> _Exercise details_:
Scan the records below for the line with "Precautions/Contraindications: (Vaccine may" and the line with "Last updated 5/2021". Repeat those two lines and every line between them exactly, and nothing else.

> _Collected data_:
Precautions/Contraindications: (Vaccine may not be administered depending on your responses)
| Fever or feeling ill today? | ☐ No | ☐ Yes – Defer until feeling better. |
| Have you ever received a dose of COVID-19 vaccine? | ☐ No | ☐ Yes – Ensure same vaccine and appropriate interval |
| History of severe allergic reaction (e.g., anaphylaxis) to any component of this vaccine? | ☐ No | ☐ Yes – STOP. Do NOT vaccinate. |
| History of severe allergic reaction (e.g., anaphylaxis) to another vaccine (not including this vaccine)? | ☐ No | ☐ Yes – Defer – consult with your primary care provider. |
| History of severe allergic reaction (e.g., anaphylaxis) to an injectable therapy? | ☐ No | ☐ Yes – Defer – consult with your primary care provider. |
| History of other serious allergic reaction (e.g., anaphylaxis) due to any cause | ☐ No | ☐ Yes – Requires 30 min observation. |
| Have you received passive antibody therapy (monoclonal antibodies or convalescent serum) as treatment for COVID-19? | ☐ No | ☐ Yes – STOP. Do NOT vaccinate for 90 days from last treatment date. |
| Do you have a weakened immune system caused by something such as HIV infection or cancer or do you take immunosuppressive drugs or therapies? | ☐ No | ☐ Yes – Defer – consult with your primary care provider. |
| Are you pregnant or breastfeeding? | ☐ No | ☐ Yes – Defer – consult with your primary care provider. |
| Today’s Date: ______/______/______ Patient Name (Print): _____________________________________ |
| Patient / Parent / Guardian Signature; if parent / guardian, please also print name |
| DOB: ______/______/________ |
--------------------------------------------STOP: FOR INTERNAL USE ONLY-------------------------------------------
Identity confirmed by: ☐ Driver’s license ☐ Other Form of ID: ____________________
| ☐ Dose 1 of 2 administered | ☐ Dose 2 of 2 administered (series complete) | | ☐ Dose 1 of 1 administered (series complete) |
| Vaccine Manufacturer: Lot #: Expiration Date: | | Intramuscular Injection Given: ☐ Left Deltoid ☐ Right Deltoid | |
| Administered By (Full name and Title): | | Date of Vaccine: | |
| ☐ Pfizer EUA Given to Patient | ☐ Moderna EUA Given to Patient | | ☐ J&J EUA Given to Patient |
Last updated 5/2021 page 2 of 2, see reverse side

...

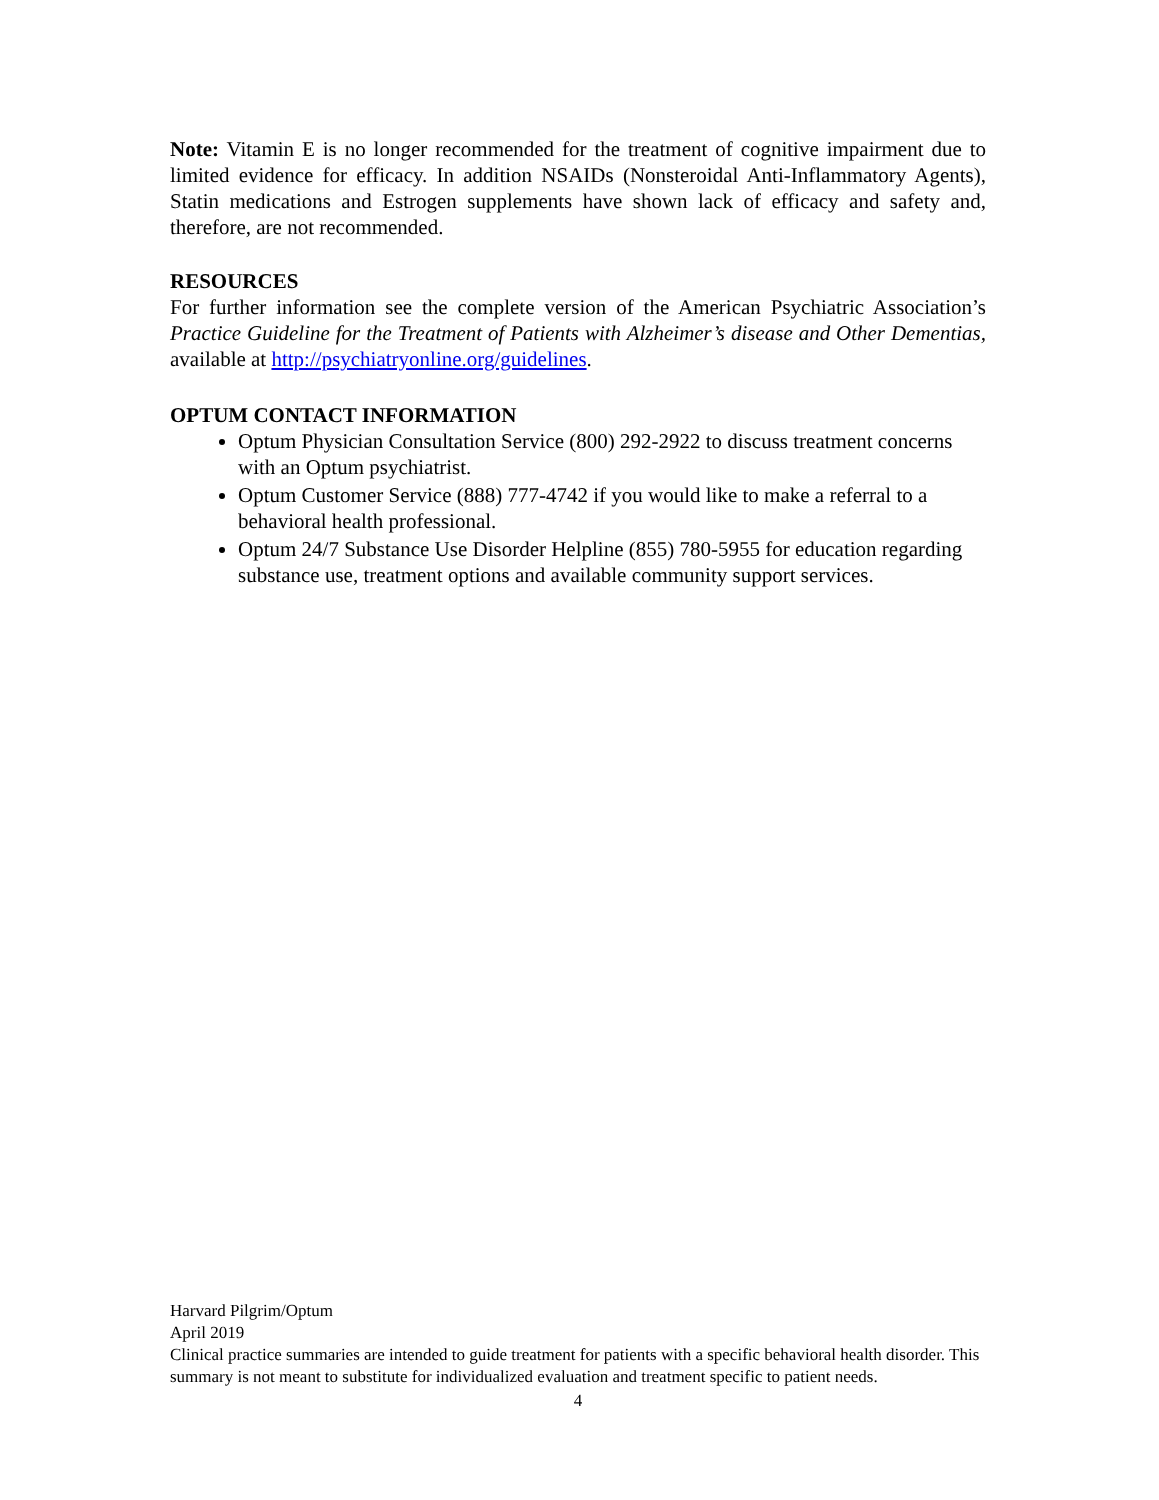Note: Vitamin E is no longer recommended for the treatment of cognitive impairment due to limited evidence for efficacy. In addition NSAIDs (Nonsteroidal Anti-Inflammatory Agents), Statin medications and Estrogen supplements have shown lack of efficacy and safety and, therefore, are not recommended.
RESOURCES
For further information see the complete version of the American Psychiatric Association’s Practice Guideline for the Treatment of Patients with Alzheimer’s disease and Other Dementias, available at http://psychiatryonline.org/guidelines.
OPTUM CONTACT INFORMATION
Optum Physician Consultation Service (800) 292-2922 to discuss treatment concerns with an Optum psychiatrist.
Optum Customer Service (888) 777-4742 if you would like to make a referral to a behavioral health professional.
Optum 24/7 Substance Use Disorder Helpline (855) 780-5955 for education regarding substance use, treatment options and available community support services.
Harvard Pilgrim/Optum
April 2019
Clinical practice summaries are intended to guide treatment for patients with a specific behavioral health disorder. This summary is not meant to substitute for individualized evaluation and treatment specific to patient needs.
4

> _Answer below_:
Precautions/Contraindications: (Vaccine may not be administered depending on your responses)
| Fever or feeling ill today? | ☐ No | ☐ Yes – Defer until feeling better. |
| Have you ever received a dose of COVID-19 vaccine? | ☐ No | ☐ Yes – Ensure same vaccine and appropriate interval |
| History of severe allergic reaction (e.g., anaphylaxis) to any component of this vaccine? | ☐ No | ☐ Yes – STOP. Do NOT vaccinate. |
| History of severe allergic reaction (e.g., anaphylaxis) to another vaccine (not including this vaccine)? | ☐ No | ☐ Yes – Defer – consult with your primary care provider. |
| History of severe allergic reaction (e.g., anaphylaxis) to an injectable therapy? | ☐ No | ☐ Yes – Defer – consult with your primary care provider. |
| History of other serious allergic reaction (e.g., anaphylaxis) due to any cause | ☐ No | ☐ Yes – Requires 30 min observation. |
| Have you received passive antibody therapy (monoclonal antibodies or convalescent serum) as treatment for COVID-19? | ☐ No | ☐ Yes – STOP. Do NOT vaccinate for 90 days from last treatment date. |
| Do you have a weakened immune system caused by something such as HIV infection or cancer or do you take immunosuppressive drugs or therapies? | ☐ No | ☐ Yes – Defer – consult with your primary care provider. |
| Are you pregnant or breastfeeding? | ☐ No | ☐ Yes – Defer – consult with your primary care provider. |
| Today’s Date: ______/______/______ Patient Name (Print): _____________________________________ |
| Patient / Parent / Guardian Signature; if parent / guardian, please also print name |
| DOB: ______/______/________ |
--------------------------------------------STOP: FOR INTERNAL USE ONLY-------------------------------------------
Identity confirmed by: ☐ Driver’s license ☐ Other Form of ID: ____________________
| ☐ Dose 1 of 2 administered | ☐ Dose 2 of 2 administered (series complete) | | ☐ Dose 1 of 1 administered (series complete) |
| Vaccine Manufacturer: Lot #: Expiration Date: | | Intramuscular Injection Given: ☐ Left Deltoid ☐ Right Deltoid | |
| Administered By (Full name and Title): | | Date of Vaccine: | |
| ☐ Pfizer EUA Given to Patient | ☐ Moderna EUA Given to Patient | | ☐ J&J EUA Given to Patient |
Last updated 5/2021 page 2 of 2, see reverse side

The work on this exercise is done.